June questions the men from the cemetery and goes to Commissioner Fredericks, who doesn’t believe a bit of it. He does, however, get two of his men to follow Andreas, who wolfs out when they try to grab him. He gets away. Now the commissioner believes. Nicki bites John, her fiancée. Jane calls Dr. Bruckner for help, and he knows all about vampires, since he actually is Tesla. Fredericks and Jane figure out that Bruckner isn’t the real deal, but a disguised Tesla.

Tesla confronts Jane, and he says he plans to take Nicki away with him back to his country. She pulls out a cross, and he changes into small and escapes. He calls Nicki again, and Jane and the Commissioner follow Nicky to find the vampire.

They all converge on the cemetery, and Fredericks shots Andreas. The Germans attack, dropping bombs on the cemetery again. In the confusion, the baddies grab Nicki and get away.

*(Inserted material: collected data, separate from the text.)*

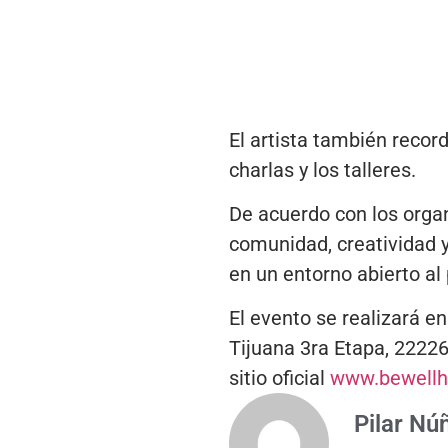
El artista también record
charlas y los talleres.
De acuerdo con los organ
comunidad, creatividad y
en un entorno abierto al 
El evento se realizará e
Tijuana 3ra Etapa, 22226,
sitio oficial
www.bewellho
Pilar Nú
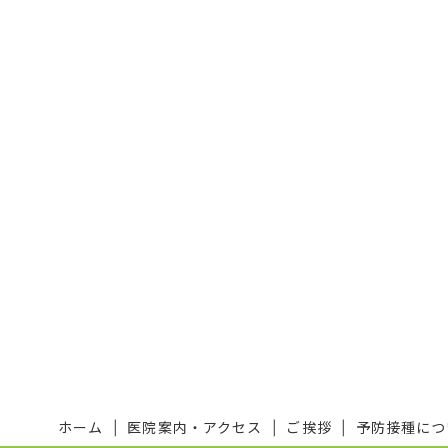
ホーム
医院案内・アクセス
ご挨拶
予防接種につ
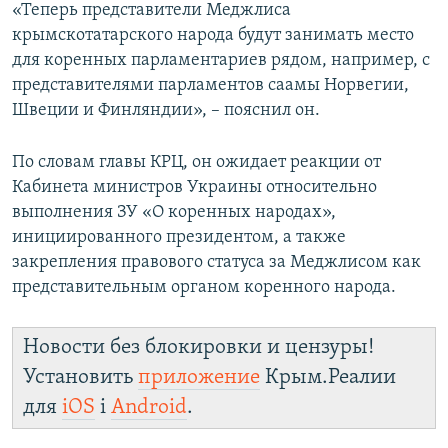
«Теперь представители Меджлиса
крымскотатарского народа будут занимать место
для коренных парламентариев рядом, например, с
представителями парламентов саамы Норвегии,
Швеции и Финляндии», – пояснил он.
По словам главы КРЦ, он ожидает реакции от
Кабинета министров Украины относительно
выполнения ЗУ «О коренных народах»,
инициированного президентом, а также
закрепления правового статуса за Меджлисом как
представительным органом коренного народа.
Новости без блокировки и цензуры!
Установить
приложение
Крым.Реалии
для
iOS
і
Android
.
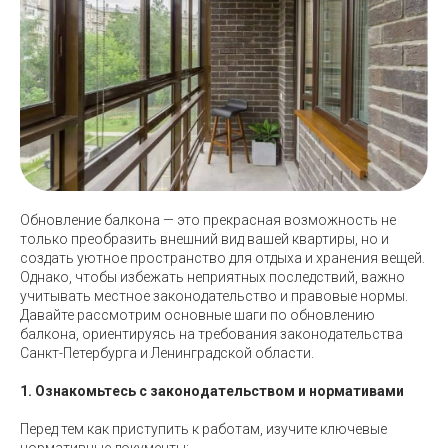
Обновление балкона — это прекрасная возможность не
только преобразить внешний вид вашей квартиры, но и
создать уютное пространство для отдыха и хранения вещей.
Однако, чтобы избежать неприятных последствий, важно
учитывать местное законодательство и правовые нормы.
Давайте рассмотрим основные шаги по обновлению
балкона, ориентируясь на требования законодательства
Санкт-Петербурга и Ленинградской области.
1. Ознакомьтесь с законодательством и нормативами
Перед тем как приступить к работам, изучите ключевые
нормативные документы:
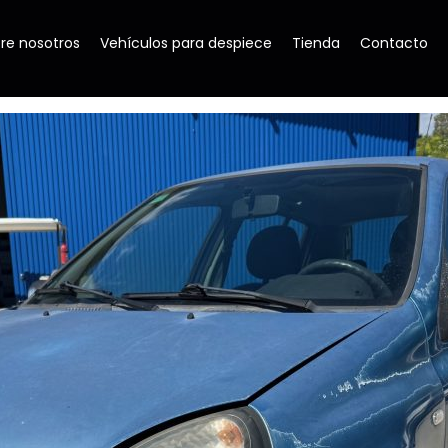
re nosotros
Vehículos para despiece
Tienda
Contacto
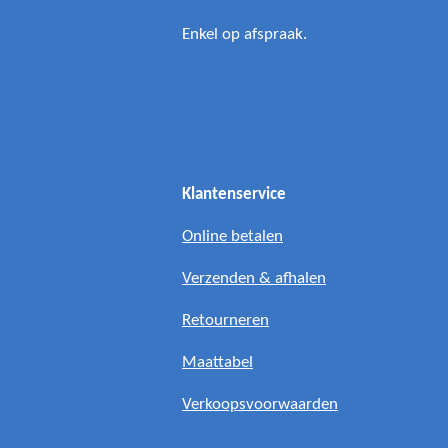
Enkel op afspraak.
Klantenservice
Online betalen
Verzenden & afhalen
Retourneren
Maattabel
Verkoopsvoorwaarden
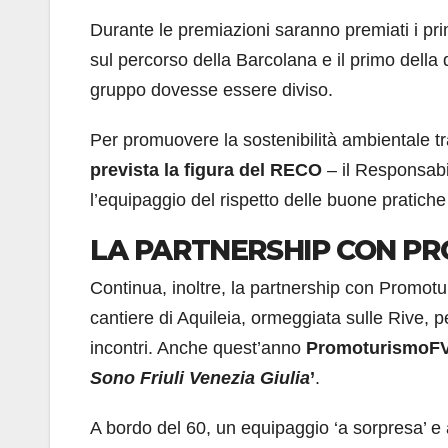
Durante le premiazioni saranno premiati i pr
sul percorso della Barcolana e il primo della
gruppo dovesse essere diviso.
Per promuovere la sostenibilità ambientale tra
prevista la figura del RECO
– il Responsabil
l’equipaggio del rispetto delle buone pratiche
LA PARTNERSHIP CON P
Continua, inoltre, la partnership con Promo
cantiere di Aquileia, ormeggiata sulle Rive, 
incontri. Anche quest’anno
PromoturismoF
Sono Friuli Venezia Giulia
’
.
A bordo del 60, un equipaggio ‘a sorpresa’ e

Tesla orders Andreas to go sit in the corner and die, since he’s finished with him. Andreas picks up a little cross from the ground and turns human as he fights off the control. He gets up and goes after Tesla. Another bomb drops, knocking them both out. Andreas wakes up first and drags Tesla outside into the sunlight and drives a stake through his heart. Tesla then melts in the sunlights.

Commentary

This was written as a direct sequel to “Dracula,” but legal problems from Universal put an end to that plan. Names were changed, but that’s about all. There’s an unnecessarily huge quantity of exposition in the first fifteen minutes. Somehow, the vampire can make Andreas turn into a werewolf. This is never explained. Having a werewolf as an assistant opens up many doors that a human servant couldn’t with.

Bela Lugosi doesn’t appear until the 23-minute mark, after the vampire returns in 1943; we never see his face in the happenings of the past. Lugosi is 22 years older than he was in Dracula, and he seems a lot more relaxed and less “alien” here.

This one moves pretty fast, and they fit a lot into a short run time. The 20 minutes in the past is nearly forgotten once the “modern” portion of the film starts. The fog, werewolf, and other powers were really entertaining additions to the “Dracula” character.